Trump/Pence Rejimi Gitmeli! içinde Trump ile bu faşizmin temel ve itici gücü olan Hıristiyan köktendinciler arasındaki “kutsal olmayan ittifakı” incelemiştim. (1)

Kristin Kobes Du Mez de aynı fenomenden söz ederek (ve Hıristiyan köktendincilere

“evanjelistler” olarak atıfta bulunarak ve özellikle de beyaz evanjelistleri göz önünde bulundurarak) şunu söylemişti:

“Trump için Evanjelist destek bir sapma veya yalnızca pragmatik bir seçim değildi. Daha ziyade, evanjelistlerin militan maskülenliğini kucaklayabilmenin doruk noktasıydı; bu ataerkil olan, otoriteyi yücelten ve yurt içinde ve yurt dışında duygusuz bir iktidar gösterisine göz yuman bir ideolojiydi.” (2)

Kürtaja karşı olan Hıristiyan faşist bağnazlığı, yalnızca kürtajın “bebekleri öldürmek”

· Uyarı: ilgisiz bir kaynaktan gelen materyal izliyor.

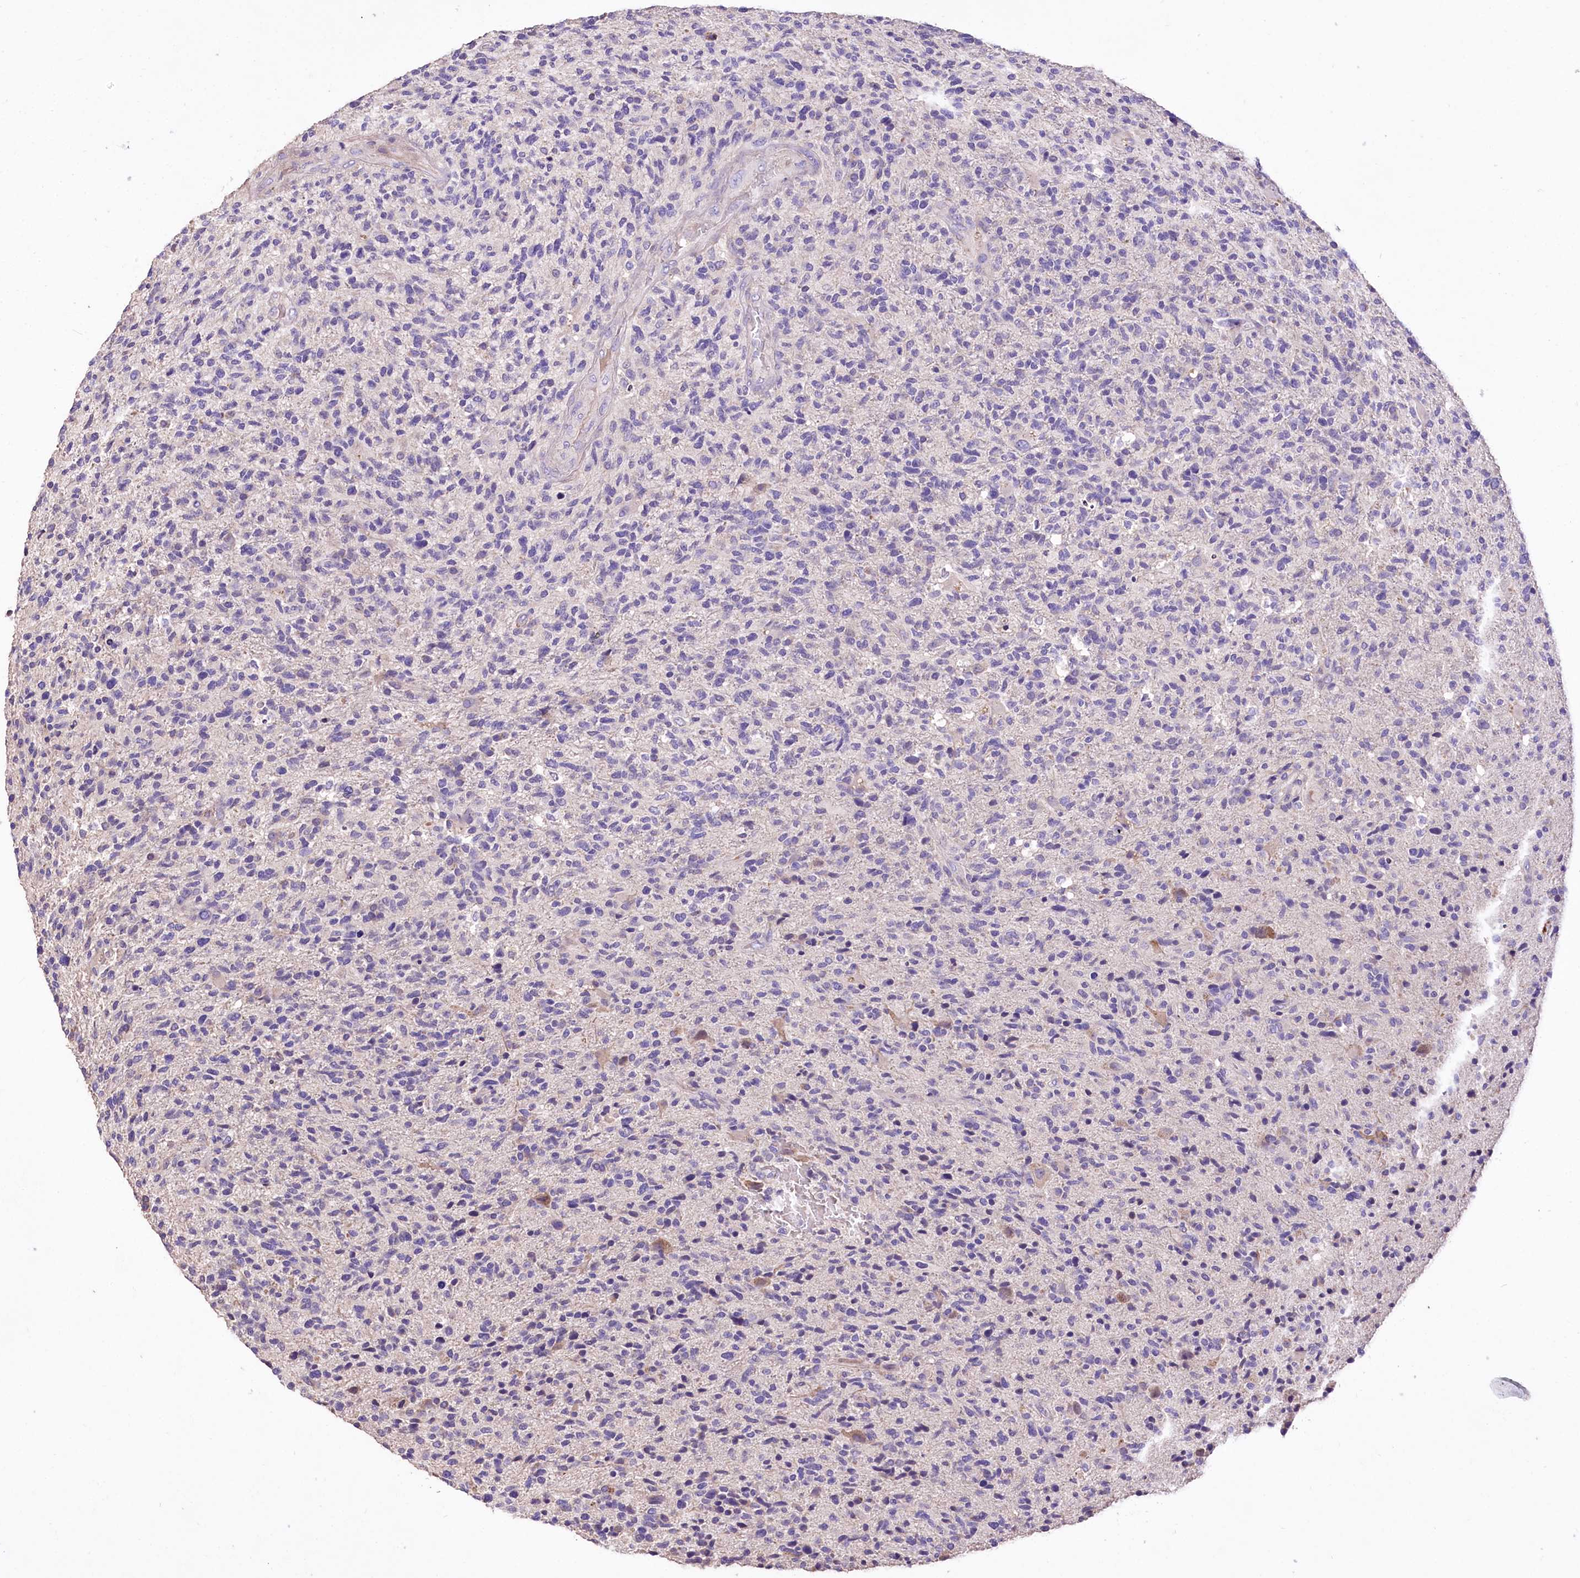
{"staining": {"intensity": "negative", "quantity": "none", "location": "none"}, "tissue": "glioma", "cell_type": "Tumor cells", "image_type": "cancer", "snomed": [{"axis": "morphology", "description": "Glioma, malignant, High grade"}, {"axis": "topography", "description": "Brain"}], "caption": "Malignant glioma (high-grade) stained for a protein using immunohistochemistry (IHC) displays no positivity tumor cells.", "gene": "PCYOX1L", "patient": {"sex": "male", "age": 72}}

anlamına geldiği şeklindeki sahtekar nosyonla ilgili değildir – bu durum (diğer şeylerle birlikte), kürtaj hakkına karşı olan muhaliflerin de güçlü bir şekilde gebeliği önleyici doğum kontrolüne de karşı çıktıkları gerçeğiyle kendini gösteren bir şeydir. Gerçek şu ki:

Karşı çıkılan gerçek mesele, kürtaj ve doğum kontrolünün kadınlara belirli bir bağımsızlık kazandırmaya yardımcı olmasıdır. Kadınların çocuk sahibi olup olmama ya da olma zamanına kendilerinin karar vermesi şeklindeki özgürlüğe karşıdırlar. Ve evet, kadınları kendi istekleri ve kendi özgür iradeleri temelinde, hamile kalma korkusu olmadan kendi seçtikleri cinsel ilişkileri yaşama konusundaki özgürlüklerine karşıdırlar. Bu görece bağımsızlık ve özgürlük durumu, Hristiyan faşistleri arasında çılgınlığa yol açar. Çünkü kadının rolünü ataerkil – erkek tarafından domine edilen ailelerde kocanın “yardımcısı”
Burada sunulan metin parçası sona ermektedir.